“Sönen her mumun ardından onlarcasını yakın.

Mumlar değil, karanlık isteyenlerin nefesleri tükenecektir!”

Anekdot, deneyimli meslektaşım Halil Hüner’den: Demokrat İzmir Gazetesi'nde çalışıyorum. Yıl 1978... Haber müdürüm İskender Dinsel, gündem toplantısında Kültür Bakanı’nın kente geleceğini söyleyip takip görevini de bana verdiğinde paniklemiştim. Gençtim, siyaset muhabirliğinde hiç tecrübem yoktu. İzmir Valiliği ziyaretiyle bakanı izlemeye başladım. Akşama kadar süren inceleme gezisinin sonuna doğru Bakan Bey’in yanına yanaşıp “Efendim, ben Demokrat İzmir Gazetesi muhabiriyim. Sizinle özel bir röportaj yapmak istiyorum uygunsanız” dedim. “Üzgünüm ama programım yoğun. Uçağa yetişmeliyim.

Sizi Ankara’ya davet etsem, orada görüşsek olur mu?” yanıtını verdi içtenlikle. Talimatıyla koruması hemen ismimi ve gazetenin telefon numaralarını aldı. İki gün sonra masamdaki telefon çaldı. Karşımdaki kişi Kültür Bakanlığı Özel Kalemi’nden aradığını, Ankara’ya beklediklerini, trende yer ayırttıklarını nazik bir dille ifade etti. Uzatmayayım. Büyük bir heyecanla kabul ettim. Trende Bakan’a soracağım soruları hazırladım. Tarihi Gar’da karşılandım, bakanlığa götürüldüm.
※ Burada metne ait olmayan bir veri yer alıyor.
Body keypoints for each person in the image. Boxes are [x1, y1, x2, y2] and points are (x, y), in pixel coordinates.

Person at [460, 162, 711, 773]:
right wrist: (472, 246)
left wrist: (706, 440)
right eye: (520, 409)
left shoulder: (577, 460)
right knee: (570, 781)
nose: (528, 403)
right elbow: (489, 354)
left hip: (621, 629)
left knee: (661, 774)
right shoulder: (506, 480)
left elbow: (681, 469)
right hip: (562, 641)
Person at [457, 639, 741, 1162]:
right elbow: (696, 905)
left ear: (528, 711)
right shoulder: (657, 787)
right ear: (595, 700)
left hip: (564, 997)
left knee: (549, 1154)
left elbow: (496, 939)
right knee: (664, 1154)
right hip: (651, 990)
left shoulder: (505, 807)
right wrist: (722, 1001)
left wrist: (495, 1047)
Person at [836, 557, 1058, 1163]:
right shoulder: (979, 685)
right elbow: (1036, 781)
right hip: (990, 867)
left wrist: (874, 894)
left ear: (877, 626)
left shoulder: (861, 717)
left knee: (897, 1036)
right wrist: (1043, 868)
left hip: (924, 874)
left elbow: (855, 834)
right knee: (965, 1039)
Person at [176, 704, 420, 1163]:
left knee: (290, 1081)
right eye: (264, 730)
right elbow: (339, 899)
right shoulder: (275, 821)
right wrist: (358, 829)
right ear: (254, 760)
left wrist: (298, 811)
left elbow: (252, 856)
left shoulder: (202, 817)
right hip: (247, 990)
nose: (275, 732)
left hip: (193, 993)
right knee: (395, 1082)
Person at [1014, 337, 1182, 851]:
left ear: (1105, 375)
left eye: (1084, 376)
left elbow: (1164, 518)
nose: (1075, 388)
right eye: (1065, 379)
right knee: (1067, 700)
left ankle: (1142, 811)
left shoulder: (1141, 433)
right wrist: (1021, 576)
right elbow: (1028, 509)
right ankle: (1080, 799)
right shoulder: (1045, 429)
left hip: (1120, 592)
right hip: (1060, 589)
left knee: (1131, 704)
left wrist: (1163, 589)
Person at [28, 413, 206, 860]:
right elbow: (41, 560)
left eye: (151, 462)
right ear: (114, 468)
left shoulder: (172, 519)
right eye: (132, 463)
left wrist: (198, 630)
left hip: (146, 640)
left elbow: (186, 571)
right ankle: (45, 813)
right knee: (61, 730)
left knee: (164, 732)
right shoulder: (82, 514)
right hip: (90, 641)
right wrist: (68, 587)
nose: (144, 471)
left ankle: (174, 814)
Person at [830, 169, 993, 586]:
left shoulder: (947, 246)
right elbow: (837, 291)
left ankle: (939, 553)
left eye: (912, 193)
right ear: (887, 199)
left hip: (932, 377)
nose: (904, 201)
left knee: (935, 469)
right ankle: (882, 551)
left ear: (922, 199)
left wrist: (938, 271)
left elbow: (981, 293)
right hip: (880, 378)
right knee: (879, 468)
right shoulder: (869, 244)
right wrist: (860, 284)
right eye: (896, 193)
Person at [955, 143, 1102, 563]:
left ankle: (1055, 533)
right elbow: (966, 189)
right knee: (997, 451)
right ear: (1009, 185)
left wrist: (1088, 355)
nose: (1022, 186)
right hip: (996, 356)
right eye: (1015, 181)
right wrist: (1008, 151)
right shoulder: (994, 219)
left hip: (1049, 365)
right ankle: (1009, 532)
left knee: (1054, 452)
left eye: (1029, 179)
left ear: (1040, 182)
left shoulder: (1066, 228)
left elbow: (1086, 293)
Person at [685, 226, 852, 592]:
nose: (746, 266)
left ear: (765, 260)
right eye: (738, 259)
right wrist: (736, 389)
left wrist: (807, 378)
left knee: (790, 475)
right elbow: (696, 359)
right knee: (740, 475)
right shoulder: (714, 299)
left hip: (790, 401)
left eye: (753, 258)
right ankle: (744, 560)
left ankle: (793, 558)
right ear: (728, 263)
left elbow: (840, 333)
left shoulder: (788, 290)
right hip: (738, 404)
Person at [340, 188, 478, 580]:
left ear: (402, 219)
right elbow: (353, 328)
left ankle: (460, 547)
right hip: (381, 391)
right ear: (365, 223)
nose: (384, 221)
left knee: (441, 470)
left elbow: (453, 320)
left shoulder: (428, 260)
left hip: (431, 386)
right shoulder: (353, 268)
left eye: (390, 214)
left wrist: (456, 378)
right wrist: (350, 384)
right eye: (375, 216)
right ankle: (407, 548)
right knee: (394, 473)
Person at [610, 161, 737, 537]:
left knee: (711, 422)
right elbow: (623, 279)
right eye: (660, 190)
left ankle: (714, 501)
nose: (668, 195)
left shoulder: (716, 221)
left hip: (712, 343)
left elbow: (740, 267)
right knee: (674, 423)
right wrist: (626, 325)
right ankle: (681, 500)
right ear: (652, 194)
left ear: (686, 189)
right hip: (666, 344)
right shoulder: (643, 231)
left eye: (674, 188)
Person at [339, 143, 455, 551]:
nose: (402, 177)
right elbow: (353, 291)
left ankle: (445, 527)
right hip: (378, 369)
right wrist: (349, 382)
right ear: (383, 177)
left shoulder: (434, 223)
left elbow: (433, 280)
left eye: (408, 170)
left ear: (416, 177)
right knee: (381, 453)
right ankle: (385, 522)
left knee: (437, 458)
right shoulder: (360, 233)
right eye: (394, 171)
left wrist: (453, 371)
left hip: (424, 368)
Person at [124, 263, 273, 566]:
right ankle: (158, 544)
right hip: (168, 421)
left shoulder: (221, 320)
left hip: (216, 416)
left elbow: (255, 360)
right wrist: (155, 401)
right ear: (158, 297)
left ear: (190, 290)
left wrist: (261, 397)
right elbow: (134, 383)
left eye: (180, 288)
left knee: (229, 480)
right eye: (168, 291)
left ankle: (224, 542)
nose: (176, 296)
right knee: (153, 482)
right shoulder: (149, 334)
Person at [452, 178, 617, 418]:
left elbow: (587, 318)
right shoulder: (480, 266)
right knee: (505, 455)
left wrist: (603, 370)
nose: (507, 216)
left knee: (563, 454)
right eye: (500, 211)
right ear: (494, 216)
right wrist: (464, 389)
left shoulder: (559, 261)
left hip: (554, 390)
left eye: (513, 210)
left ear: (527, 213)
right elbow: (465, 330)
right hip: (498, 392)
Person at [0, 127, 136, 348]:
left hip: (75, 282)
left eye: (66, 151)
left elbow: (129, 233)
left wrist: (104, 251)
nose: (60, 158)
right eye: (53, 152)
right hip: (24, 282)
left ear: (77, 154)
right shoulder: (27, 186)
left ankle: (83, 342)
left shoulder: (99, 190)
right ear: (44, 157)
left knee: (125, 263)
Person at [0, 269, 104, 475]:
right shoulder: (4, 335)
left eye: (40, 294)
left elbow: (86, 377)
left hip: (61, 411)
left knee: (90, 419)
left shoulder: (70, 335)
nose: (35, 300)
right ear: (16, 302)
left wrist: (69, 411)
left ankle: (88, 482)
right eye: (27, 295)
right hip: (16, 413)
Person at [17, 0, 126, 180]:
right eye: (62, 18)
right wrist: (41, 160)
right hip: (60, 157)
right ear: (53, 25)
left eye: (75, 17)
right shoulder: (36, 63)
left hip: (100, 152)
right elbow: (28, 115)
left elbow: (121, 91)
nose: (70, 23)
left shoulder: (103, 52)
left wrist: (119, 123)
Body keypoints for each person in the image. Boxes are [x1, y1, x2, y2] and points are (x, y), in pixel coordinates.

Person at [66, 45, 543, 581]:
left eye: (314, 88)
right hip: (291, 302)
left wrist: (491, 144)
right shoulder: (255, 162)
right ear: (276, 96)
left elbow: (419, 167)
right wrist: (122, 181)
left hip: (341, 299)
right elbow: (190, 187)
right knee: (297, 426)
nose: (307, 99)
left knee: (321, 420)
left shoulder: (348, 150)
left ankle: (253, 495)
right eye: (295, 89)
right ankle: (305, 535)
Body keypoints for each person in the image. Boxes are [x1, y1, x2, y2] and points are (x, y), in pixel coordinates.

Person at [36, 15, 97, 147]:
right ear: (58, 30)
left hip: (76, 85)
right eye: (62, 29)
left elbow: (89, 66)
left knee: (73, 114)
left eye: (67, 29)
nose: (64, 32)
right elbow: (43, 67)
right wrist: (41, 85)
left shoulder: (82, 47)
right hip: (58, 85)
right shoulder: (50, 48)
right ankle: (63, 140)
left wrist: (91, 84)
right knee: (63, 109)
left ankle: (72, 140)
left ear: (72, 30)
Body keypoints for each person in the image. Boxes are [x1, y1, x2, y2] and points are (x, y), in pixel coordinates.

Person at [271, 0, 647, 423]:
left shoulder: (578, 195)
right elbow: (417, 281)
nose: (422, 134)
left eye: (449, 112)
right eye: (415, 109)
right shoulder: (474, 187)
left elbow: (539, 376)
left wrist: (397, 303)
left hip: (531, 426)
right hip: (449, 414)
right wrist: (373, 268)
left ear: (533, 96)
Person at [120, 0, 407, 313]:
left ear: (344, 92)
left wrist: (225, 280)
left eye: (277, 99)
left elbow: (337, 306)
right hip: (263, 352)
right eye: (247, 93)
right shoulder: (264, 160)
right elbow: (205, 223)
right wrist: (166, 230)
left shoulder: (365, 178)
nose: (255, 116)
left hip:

Biraz sonra Bakan geldi, beni görünce gülümsedi ve

“Buyur, şimdi sor bakalım ne istiyorsan” dedi. Notlarımdan soruları yöneltiyordum.

Bakan tane tane anlatıyor, doyurucu bilgiler veriyor, sonra dikkatle yazmamı bekliyordu.

Zaman zaman Cumhuriyet ilke ve kazanımlarından, Atatürk değerlerinden örneklemelerle keyifli sohbeti koyulaştırıyordu. Fotoğraflarının da çekilmesiyle röportaj tamamlanmıştı.

Teşekkür ettim, ayrılmak istedim. “Bir dakika” dedi ve ekledi; “Misafirimizsiniz

Ankara'nın tarihi ve turistik yerlerini arkadaşlarım size gezdirecek, bilgi verecekler. Tren kalkana kadar bizden kurtuluşun yok!” Anıtkabir, Ankara Kalesi, Etnografya Müzesi, Birinci Meclis binasını olmak üzere mihmandarım kenti gezdirdi, sonra da Ankara Garı’ndan uğurladı. İnanılmaz mutlu olmuştum.

***

“O genç, zarif Atatürkçü Bakan 1977 seçimlerinde CHP İzmir Milletvekili seçilen, 1978’de Bülent Ecevit liderliğinde kurulan kabinede de Kültür Bakanlığı’nı üstlenen Ahmet Taner Kışlalı'ydı! Kışlalı'yı bir kez daha minnetle, özlemle anıyor ve arıyorum...”

***

Kışlalı Hoca; akla, bilime, çağdaşlığa düşman kara kalplilerce katledildi. O; Cumhuriyet değerlerini her platformda kıyasıya savunan aydınlanmanın yılmaz neferiydi. Kararlığının söylemleriydi; “İnananlar-inanmayanlar diye toplumu bölecekler, susacaksınız. Atatürk’ü ve laikliği yıkmak için en 'adi' yalanlardan bile medet umacaklar, susacaksınız. Devleti adım adım ‘işgal’ edecekler; devlet eliyle, demokrasiye düşman kuşaklar yetiştirecekler; seyirci kalacaksınız. Bunun adı da ‘demokratlık’ olacak. ‘Cehalet’in ya da ‘ihanet’in adı ne zamandır ‘demokratlık’ oldu ki?”

“Bu ülkede Atatürk’ü yıkarak olumlu bir şeyler yapılabileceğini sananların kendi küçük

dünyaları içinde büyük bir yanılgıyı yaşadığını sanıyorum!”

“Türkiye’de Atatürk yıkılmadan ulusal devletin yıkılamayacağı bir gerçektir!”

***

Barış Terkoğlu dün Cumhuriyet’teki köşesinde herşeyi özetlemiş cümleleriyle; “Aydın cinayetleri beden değil, fikir cinayetidir! Kışlalı, 20 yıl önce bir kez öldü. Şimdi ciğerindeki son nefesi bin ciğerde ve hep mücadeleyle yaşatma zamanı!..”

Prof. Dr. Kışlalı; karanlığa karşı sönmez meşaleydi!